### Given entries
######
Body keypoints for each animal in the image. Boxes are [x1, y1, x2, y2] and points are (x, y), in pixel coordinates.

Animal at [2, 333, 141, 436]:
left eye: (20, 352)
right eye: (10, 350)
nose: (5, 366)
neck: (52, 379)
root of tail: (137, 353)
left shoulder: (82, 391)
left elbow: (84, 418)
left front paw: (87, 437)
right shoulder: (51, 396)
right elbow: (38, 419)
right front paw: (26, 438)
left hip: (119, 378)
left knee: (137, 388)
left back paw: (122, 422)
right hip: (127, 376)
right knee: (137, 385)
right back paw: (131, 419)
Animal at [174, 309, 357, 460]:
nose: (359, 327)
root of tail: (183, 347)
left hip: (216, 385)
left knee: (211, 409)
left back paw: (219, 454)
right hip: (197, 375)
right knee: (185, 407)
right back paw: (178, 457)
######
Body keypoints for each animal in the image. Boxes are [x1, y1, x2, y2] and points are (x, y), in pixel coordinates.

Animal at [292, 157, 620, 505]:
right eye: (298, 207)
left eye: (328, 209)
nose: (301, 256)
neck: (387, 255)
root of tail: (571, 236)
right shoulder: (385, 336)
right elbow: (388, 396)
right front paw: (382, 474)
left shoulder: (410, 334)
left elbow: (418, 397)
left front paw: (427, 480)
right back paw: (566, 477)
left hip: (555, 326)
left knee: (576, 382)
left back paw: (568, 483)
######
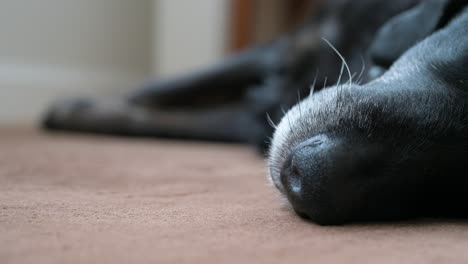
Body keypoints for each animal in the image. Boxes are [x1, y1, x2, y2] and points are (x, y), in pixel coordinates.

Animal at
######
From the listing above, repeat exactly the lines starting at the line that includes "neck: (387, 255)" and ending at the line that includes "left back paw: (568, 483)", with nothing outside that span.

### Exercise answer
neck: (387, 255)
root of tail: (571, 236)
right shoulder: (385, 336)
right elbow: (388, 396)
right front paw: (382, 474)
left shoulder: (410, 334)
left elbow: (418, 397)
left front paw: (427, 480)
right back paw: (566, 477)
left hip: (555, 326)
left knee: (576, 382)
left back paw: (568, 483)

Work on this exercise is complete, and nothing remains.